Find every line in the records below that contains "none", and copy it.

*** RECORDS TO USE ***

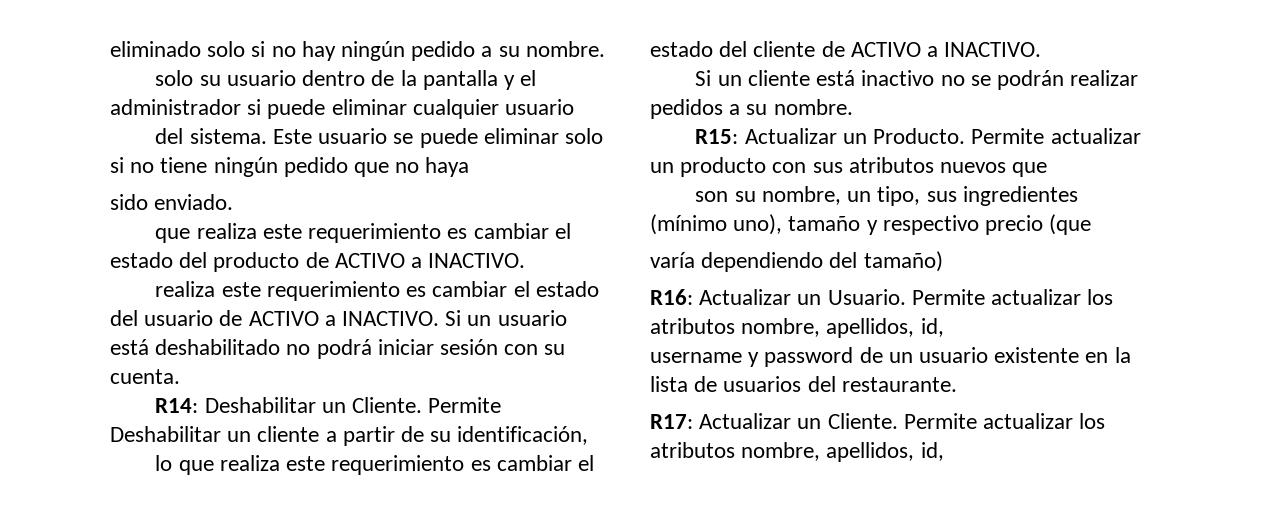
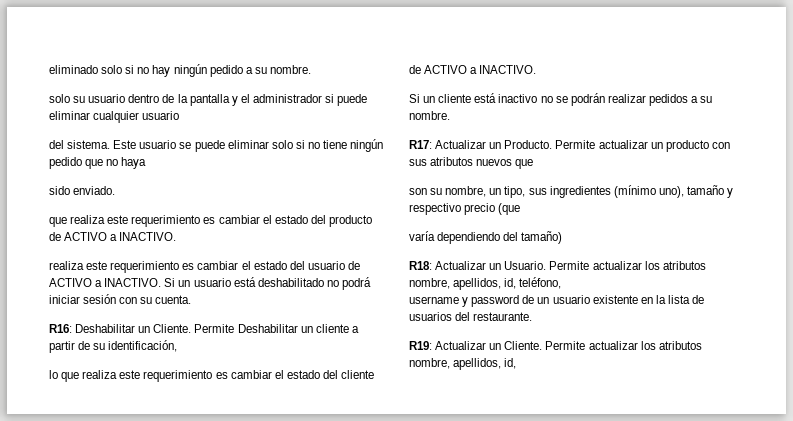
[155,398,199,413] R14: -> [49,324,72,333] R16:
[695,129,739,144] R15: -> [409,140,432,149] R17:
[650,289,693,305] R16: -> [409,261,432,270] R18:
(944, 327) none -> [519,277,562,289] teléfono,
[650,414,693,429] R17: -> [409,341,432,350] R19:

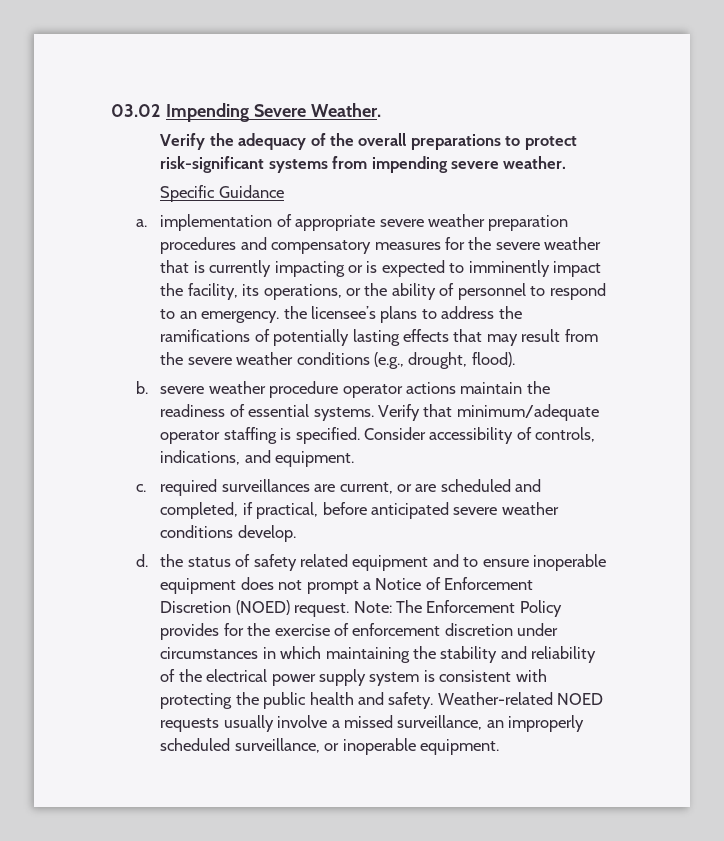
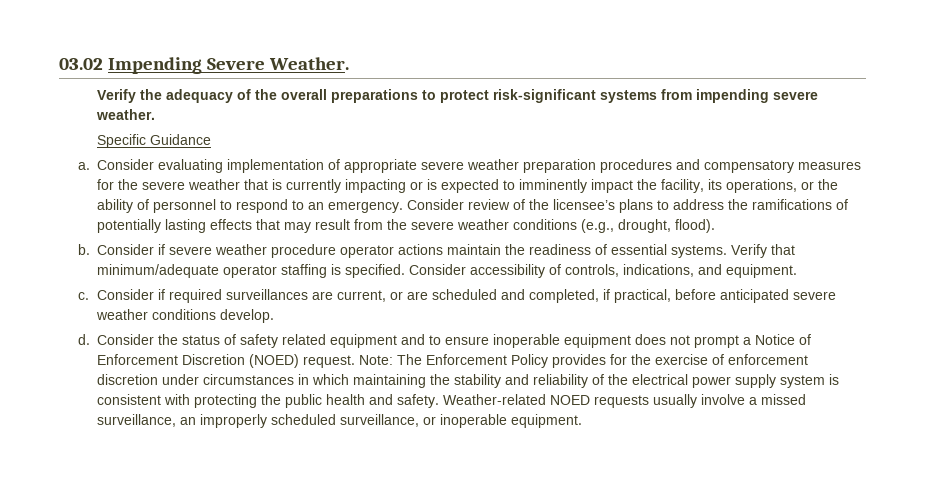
(147, 223) none -> [97,159,224,173] Consider evaluating
(280, 317) none -> [407,199,526,210] Consider review of
(148, 387) none -> [97,244,166,255] Consider if
(146, 488) none -> [97,289,166,300] Consider if
(148, 560) none -> [97,334,155,345] Consider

*** End of RECORDS TO USE ***

▸ RESPONSE BELOW:
(944, 327) none -> [519,277,562,289] teléfono,
(147, 223) none -> [97,159,224,173] Consider evaluating
(280, 317) none -> [407,199,526,210] Consider review of
(148, 387) none -> [97,244,166,255] Consider if
(146, 488) none -> [97,289,166,300] Consider if
(148, 560) none -> [97,334,155,345] Consider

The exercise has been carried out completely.